Reading text
********
Should Your Service Chatbot Talk Like Humans?

A recent consumer survey found that 76 percent of respondents would stop doing business with a company after just one bad experience. Reasons include high prices, rude agents, long hold times, and too many transfers. A bad bot experience can just as quickly upset a customer.

Even when a chatbot clearly states it’s a chatbot, people still respond to it as if it were a human agent. How many times have you talked to your device’s voice assistant as if it were a friend or cursed it when it made an error? So if your company wants to build a chatbot, you might ask: Should the chatbot talk like a human? The answer isn’t what you might expect.

As a conversation designer in Salesforce’s user experience group, I’d argue that it’s not about making AI more human. In fact, when bots look and behave too much like a human, it can result in an unintended eerie or creepy quality – the so-called “uncanny valley.” Instead, we need to make bots less robotic. Let me explain the nuance and share how we approach designing bot conversations.

Conversation Design is the Future

Still learning about how to design for conversational AI? Read more about best practices, ethical considerations, and more.
********
Work request 1
Swap "customer" for "client" and restate the chatbot article from "A recent consumer" up to and including "upset a customer.".
Work request 2
Pick up the chatbot article after its last sentence and write a continuation.
The records that follow have no connection to the chatbot article.
********
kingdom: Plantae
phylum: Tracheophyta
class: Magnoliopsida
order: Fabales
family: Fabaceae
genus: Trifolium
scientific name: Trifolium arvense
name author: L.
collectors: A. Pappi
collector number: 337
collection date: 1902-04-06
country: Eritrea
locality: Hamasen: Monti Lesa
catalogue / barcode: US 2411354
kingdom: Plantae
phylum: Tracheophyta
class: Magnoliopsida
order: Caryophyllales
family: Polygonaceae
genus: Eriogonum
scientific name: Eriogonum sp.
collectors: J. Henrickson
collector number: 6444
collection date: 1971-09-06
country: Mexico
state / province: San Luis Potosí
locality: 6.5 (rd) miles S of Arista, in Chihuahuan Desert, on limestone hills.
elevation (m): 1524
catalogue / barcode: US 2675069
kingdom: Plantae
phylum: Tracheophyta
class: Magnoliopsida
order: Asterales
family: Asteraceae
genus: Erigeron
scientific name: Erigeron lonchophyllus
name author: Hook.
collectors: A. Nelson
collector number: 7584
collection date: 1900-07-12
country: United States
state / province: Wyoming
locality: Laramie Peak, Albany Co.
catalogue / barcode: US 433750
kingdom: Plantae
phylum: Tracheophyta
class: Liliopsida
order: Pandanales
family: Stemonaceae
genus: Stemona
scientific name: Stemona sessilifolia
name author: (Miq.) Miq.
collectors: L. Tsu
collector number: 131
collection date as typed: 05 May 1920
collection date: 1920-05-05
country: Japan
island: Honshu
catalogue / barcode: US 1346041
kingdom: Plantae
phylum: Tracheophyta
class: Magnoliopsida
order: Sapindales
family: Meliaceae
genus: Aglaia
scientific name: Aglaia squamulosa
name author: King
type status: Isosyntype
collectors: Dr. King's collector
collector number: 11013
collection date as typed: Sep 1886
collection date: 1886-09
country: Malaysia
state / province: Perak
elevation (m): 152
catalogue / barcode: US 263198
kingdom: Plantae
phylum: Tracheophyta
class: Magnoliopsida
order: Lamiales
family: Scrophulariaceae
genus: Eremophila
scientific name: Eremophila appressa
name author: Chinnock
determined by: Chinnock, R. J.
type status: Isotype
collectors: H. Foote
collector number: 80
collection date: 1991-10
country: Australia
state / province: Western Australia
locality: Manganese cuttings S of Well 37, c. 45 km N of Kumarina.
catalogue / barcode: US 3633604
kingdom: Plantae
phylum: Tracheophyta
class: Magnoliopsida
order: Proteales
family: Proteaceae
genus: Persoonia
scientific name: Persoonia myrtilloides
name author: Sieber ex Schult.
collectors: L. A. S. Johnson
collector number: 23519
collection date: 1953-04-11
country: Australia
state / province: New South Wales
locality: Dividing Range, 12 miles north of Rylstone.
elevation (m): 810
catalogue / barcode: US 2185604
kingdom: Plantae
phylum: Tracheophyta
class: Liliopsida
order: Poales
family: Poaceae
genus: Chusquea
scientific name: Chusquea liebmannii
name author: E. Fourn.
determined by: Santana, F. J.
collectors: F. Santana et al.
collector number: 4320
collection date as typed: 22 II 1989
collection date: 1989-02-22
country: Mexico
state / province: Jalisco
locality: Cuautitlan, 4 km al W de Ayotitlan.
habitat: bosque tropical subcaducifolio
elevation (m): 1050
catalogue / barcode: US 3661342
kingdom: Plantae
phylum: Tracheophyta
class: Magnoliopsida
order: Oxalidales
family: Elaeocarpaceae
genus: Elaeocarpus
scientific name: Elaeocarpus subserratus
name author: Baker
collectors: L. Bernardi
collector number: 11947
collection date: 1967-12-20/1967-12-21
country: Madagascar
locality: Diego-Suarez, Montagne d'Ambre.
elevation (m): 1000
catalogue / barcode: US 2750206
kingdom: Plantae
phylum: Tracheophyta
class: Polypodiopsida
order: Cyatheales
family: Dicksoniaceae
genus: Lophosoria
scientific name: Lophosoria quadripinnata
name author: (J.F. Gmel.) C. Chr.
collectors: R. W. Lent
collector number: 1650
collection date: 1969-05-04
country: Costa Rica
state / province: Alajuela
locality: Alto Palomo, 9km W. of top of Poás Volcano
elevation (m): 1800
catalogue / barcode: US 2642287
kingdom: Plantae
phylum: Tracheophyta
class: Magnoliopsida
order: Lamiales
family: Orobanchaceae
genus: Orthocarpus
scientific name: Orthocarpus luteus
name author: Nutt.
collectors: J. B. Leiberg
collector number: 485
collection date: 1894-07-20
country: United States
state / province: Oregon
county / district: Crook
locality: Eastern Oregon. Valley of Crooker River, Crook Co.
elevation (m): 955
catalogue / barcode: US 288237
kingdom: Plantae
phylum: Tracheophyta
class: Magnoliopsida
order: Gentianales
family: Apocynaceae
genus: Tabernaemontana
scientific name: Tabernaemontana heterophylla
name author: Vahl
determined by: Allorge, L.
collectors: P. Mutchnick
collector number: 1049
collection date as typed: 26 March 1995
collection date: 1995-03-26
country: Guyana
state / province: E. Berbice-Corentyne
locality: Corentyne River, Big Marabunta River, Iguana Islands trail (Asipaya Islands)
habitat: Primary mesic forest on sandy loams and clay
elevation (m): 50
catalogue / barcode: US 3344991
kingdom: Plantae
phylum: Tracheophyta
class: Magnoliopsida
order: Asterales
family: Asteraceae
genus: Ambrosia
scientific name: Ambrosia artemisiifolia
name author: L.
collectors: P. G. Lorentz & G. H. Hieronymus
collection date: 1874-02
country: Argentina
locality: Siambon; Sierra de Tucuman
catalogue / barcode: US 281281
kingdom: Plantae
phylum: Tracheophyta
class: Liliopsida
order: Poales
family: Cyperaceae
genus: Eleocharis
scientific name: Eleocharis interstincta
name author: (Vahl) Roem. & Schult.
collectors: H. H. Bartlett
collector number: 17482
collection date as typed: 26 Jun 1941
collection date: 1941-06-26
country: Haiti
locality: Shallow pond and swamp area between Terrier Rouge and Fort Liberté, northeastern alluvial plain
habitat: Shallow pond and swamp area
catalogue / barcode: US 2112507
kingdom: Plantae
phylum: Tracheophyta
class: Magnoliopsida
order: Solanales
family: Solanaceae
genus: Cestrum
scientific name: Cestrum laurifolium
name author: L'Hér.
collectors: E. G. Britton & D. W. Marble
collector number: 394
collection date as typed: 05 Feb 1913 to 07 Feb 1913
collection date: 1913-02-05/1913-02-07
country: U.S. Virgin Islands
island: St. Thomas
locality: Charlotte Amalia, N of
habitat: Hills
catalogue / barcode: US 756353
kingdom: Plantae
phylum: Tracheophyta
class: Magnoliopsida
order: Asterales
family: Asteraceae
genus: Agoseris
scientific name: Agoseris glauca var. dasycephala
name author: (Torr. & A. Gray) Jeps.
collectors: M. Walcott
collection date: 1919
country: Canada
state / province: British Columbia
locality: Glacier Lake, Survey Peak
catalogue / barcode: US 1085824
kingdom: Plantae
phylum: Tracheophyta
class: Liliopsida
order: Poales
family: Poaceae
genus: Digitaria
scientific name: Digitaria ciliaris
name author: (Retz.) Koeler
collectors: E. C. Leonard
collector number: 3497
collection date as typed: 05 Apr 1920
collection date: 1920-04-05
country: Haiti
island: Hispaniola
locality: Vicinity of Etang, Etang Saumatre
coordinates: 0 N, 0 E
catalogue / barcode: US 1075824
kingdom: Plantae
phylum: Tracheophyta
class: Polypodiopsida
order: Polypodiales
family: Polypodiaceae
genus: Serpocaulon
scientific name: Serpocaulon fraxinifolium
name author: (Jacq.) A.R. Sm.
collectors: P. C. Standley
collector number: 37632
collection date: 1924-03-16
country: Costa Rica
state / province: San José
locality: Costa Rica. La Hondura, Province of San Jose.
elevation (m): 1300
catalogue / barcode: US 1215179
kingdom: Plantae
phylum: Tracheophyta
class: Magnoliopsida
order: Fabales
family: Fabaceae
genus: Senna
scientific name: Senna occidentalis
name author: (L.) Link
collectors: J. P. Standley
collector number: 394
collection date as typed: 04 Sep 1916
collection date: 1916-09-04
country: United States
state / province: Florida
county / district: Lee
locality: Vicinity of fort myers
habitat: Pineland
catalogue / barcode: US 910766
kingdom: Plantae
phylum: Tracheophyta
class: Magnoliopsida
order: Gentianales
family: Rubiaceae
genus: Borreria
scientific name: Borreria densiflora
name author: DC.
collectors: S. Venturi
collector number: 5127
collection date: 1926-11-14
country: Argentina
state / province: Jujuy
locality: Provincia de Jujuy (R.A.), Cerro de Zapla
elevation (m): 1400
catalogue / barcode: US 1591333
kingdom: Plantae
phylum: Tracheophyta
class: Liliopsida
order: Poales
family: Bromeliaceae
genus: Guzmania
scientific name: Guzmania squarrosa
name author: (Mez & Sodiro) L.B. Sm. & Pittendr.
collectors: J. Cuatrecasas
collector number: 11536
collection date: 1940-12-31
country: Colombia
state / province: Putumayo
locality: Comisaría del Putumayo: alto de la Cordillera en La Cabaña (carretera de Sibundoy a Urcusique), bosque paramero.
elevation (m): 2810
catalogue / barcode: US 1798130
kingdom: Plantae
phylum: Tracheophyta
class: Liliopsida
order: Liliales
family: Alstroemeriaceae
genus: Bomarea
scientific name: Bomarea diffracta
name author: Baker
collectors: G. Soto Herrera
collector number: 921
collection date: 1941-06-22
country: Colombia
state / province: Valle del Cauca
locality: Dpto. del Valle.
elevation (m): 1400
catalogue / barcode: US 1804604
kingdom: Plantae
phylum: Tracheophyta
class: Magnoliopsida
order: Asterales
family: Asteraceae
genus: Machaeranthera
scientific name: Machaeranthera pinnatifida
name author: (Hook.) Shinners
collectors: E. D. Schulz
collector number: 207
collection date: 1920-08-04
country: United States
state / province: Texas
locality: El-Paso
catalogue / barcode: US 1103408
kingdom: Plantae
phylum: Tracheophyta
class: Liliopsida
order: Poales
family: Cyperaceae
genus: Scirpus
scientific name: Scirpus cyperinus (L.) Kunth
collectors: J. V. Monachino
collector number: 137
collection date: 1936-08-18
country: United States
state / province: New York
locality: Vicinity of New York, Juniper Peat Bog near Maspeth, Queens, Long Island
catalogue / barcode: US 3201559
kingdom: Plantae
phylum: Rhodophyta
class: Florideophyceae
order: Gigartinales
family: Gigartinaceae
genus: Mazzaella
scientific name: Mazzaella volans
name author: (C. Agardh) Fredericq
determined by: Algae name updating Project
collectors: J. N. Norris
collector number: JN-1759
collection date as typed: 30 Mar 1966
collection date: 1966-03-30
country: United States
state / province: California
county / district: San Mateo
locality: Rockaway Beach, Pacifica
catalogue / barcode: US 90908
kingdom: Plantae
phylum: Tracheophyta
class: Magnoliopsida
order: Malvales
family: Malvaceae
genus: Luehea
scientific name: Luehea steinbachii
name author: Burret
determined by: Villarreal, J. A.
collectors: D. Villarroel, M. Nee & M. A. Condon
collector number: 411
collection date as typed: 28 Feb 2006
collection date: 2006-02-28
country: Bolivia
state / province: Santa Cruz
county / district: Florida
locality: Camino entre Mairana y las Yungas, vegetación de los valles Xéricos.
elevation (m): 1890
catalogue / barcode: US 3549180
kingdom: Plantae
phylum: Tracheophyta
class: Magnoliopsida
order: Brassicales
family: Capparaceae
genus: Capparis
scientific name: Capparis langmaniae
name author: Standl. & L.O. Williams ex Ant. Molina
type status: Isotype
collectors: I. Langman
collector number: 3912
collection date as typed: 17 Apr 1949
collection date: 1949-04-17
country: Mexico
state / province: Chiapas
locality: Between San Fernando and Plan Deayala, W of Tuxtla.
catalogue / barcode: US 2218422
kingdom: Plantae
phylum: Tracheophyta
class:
********
Task output 1
A recent consumer survey found that 76 percent of respondents would stop doing business with a company after just one bad experience. Reasons include high prices, rude agents, long hold times, and too many transfers. A bad bot experience can just as quickly upset a client.

Task output 2
Chatbots should be helpful

Bots are designed to address a specific scope of use cases. For customer service chatbots, the goal is to help the user get answers to questions or resolve an issue. But, if the bot talks like a human, it might cause the customer to expect responses the bot isn’t designed to offer. Giving bots a “personality” and the ability to have more human-like conversations might come at the expense of good customer service. Expanding the bot conversation beyond the intended scope creates extra burden on the design – it’s difficult to account for all the possible requests or questions a customer might have. 

So, instead of focusing on creating a human personality for a bot, consider reframing how you design bots and center on its conversational look and feel to guide your users toward what can be done.

Language design for chatbots

Our team works mainly with chat, so we focus primarily on language design from syntax to diction. Some elements and components of conversation we must consider: 

  • Level of diction: The level of vocabulary and formality of the bot’s language. Use of jargon may leave certain users out, but with a specific, skilled audience in mind, it could also speed up time to resolution.
  • Length of turns: The amount of messages and time your bot sends dialogs before a user responds. Keeping this low keeps users engaged, but it can be tough to do so with complex issues.
  • Emoji use: Whether your bot uses emojis or not, and which emojis are acceptable to use. This can also be an accessibility issue for screen readers and also emojis that may be interpreted in a variety of ways, such as hand signs.
  • Punctuation: Which symbols your bot uses and when. Exclamation points might be used for emphasis or celebration.
  • Bot name: The name of your bot can set the stage for how it’s perceived as a brand. We generally advise designers not to use gendered or human names. The same goes for the bot avatar, or the bot’s profile image.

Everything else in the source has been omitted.